PHXated is nonpartisan but doesn’t like having his intelligence insulted. Republicans and the Tea Party folks don’t have that gene. Case in point: J.D. Hayworth’s campaign announcement this a.m. that he’s going up against John McCain in the Republican primary August 24.

The scene was a makeshift podium in a nondescript mini-mall parking lot in northeast Phoenix. The crowd? Let’s just say it had it similarity to a Twin Peaks cast party.

For the the half-dozen or so folks who proceeded Hayworth to the mike, nothing got the crowd going better than the word “teleprompter.”

This is a Fox News trope. The idea is that Barack Obama needs to have a teleprompter to speak.
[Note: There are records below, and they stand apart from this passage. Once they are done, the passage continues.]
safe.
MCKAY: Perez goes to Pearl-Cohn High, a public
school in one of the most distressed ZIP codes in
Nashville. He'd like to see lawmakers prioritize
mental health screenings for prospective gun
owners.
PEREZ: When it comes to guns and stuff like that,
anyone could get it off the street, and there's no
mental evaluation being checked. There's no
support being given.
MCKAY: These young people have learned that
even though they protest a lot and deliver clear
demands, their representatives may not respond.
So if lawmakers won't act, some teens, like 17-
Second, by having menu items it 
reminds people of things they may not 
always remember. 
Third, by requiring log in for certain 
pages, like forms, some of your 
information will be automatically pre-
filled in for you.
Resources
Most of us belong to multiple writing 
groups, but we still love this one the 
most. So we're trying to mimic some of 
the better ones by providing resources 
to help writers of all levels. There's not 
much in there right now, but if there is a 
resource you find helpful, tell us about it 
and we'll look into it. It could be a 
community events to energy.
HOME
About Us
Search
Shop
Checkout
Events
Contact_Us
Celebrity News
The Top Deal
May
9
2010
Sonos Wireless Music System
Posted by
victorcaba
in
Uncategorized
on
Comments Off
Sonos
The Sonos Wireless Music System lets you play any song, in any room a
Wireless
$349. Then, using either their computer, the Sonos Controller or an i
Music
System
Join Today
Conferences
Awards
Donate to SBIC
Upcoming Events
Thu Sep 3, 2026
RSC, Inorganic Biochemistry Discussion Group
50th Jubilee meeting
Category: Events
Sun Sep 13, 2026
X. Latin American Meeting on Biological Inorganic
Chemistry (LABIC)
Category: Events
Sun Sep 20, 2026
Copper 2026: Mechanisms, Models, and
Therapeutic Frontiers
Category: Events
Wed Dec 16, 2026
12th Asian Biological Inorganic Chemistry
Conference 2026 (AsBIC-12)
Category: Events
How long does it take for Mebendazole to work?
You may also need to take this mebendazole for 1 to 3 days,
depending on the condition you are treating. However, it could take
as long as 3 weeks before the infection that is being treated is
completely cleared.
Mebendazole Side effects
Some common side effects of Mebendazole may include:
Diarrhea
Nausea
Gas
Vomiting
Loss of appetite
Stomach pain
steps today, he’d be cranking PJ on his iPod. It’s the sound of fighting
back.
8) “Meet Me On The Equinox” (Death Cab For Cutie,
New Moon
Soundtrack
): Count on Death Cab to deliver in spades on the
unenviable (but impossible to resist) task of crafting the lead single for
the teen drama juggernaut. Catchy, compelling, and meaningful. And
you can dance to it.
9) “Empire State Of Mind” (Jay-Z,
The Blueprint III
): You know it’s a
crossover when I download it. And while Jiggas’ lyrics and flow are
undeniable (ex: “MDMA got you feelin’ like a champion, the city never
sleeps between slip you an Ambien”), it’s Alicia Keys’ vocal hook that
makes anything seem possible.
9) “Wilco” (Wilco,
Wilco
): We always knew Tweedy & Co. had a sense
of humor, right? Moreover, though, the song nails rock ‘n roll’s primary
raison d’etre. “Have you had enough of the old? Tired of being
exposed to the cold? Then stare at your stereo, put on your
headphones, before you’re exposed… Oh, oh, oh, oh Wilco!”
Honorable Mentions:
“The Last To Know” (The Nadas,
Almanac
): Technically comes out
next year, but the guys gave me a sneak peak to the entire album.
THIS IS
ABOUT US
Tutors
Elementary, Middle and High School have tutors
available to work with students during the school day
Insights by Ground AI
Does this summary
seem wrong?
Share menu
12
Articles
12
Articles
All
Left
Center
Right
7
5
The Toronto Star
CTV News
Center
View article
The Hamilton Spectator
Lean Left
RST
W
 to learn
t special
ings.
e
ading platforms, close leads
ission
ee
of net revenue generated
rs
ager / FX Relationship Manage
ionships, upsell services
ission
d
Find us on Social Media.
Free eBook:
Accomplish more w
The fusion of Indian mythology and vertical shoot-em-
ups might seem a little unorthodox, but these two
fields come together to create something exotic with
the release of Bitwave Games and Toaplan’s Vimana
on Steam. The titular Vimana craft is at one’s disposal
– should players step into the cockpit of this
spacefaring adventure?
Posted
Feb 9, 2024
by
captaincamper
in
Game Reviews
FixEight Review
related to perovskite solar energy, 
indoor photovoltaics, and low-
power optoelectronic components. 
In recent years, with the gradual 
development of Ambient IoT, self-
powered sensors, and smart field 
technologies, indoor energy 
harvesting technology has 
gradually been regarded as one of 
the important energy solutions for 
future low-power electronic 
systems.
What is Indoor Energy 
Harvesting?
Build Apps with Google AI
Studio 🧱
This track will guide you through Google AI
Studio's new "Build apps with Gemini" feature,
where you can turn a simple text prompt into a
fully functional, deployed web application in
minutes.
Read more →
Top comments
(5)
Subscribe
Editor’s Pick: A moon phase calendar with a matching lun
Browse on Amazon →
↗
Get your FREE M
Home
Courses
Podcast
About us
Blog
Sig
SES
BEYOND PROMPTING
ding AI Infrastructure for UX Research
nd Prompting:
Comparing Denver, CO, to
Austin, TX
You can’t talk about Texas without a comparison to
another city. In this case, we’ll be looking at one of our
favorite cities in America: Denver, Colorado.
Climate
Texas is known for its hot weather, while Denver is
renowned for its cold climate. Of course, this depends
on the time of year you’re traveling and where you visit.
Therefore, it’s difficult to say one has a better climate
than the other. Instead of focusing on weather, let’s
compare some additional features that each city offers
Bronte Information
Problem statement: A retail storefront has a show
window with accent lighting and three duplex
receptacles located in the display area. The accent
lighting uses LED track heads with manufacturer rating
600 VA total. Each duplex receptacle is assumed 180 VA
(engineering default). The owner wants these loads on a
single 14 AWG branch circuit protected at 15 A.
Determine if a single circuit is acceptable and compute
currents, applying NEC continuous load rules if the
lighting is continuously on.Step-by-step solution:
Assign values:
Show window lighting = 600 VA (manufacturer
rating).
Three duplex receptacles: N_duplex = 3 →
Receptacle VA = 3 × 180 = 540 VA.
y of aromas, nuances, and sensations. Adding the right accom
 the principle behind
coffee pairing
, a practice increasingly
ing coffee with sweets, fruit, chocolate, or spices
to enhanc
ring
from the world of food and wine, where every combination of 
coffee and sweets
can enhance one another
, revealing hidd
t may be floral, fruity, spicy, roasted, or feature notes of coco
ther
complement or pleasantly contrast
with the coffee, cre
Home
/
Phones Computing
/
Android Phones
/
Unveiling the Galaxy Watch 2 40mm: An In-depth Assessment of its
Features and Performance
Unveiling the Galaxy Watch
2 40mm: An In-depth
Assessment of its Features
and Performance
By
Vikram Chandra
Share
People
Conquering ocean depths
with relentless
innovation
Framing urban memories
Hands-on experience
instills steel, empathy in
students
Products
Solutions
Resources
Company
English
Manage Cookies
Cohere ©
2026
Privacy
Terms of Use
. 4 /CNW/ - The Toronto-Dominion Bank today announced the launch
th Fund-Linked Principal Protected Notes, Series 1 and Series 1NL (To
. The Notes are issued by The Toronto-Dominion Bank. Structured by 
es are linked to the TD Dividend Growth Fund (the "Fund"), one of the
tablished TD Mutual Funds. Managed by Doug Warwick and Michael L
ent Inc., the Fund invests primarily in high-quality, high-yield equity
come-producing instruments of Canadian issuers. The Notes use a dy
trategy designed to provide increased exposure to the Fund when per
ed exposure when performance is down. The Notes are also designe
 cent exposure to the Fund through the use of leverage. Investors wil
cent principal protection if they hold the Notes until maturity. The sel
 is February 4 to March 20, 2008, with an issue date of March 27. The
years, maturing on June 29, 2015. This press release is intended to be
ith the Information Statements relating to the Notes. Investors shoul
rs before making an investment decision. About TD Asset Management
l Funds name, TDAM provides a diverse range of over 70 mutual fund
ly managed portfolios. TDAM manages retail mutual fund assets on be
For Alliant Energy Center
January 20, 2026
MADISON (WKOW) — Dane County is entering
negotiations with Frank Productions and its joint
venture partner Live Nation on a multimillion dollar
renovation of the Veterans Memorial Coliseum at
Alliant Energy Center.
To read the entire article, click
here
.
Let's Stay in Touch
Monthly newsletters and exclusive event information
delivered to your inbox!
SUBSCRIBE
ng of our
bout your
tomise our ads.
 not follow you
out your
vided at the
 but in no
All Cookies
Obama uses the teleprompter a lot, but, as everyone in the world saw when he kicked the house Republican membership’s ass in an open forum a few weeks back, it’s not like he isn’t, you know, a University of Chicago law professor or anything.

Anyway. that was the scene.

Teleprompter teleprompter teleprompter, yuk yuk yuk.

Then Hayworth got up to speak and …

…. read it from a sheaf of papers.

hayworth_anouncement

A close up!

hayworth_closeup

Heyworth left his radio show weeks ago, and has been presumably planning his two-day, ten-appearance campaign announcement in the time since.

The speech he gave, as you might expect, could kindly be described as sub-Obamaesque. (“We don’t need a senator from Arizona. [Hugely meaningful pause.] We need a senator for Arizona!” [Crowd does not go wild.])

You’d think he could memorize such stirring oratory, but no. He spent most of the speech with his head down, reading away. But at least he wasn’t using a teleprompter!

Again, PHXated supports no party. But Arizona Republicans are currently such a mishmash of fear-mongers, hypocrites, moralizing poltroons and boneheads that all one can do is watch them amusedly, feeling only slight pangs of regrets for the yahoos, bumpkins, racists, dolts and folks-unclear-on-the-concept who in the end will be made the victims of their own gullibility and inability to think critically, whether it be the lack of apprehension of the distinction between a teleprompter and a sheaf of paper or just experiencing the vague sense of cognitive dissonance you get when your son has been blown to bits in a senseless war thousands of miles away, brought to you by a guy you voted for twice.

Anyway, McCain is a creep, and may be in trouble no matter what—he got less than 54 percent of the vote in Arizona in the presidential election last year. But he’s obviously a much stronger candidate than a total buffoon like Hayworth. So PHXated is happy to endorse Hayworth in the Republican primary.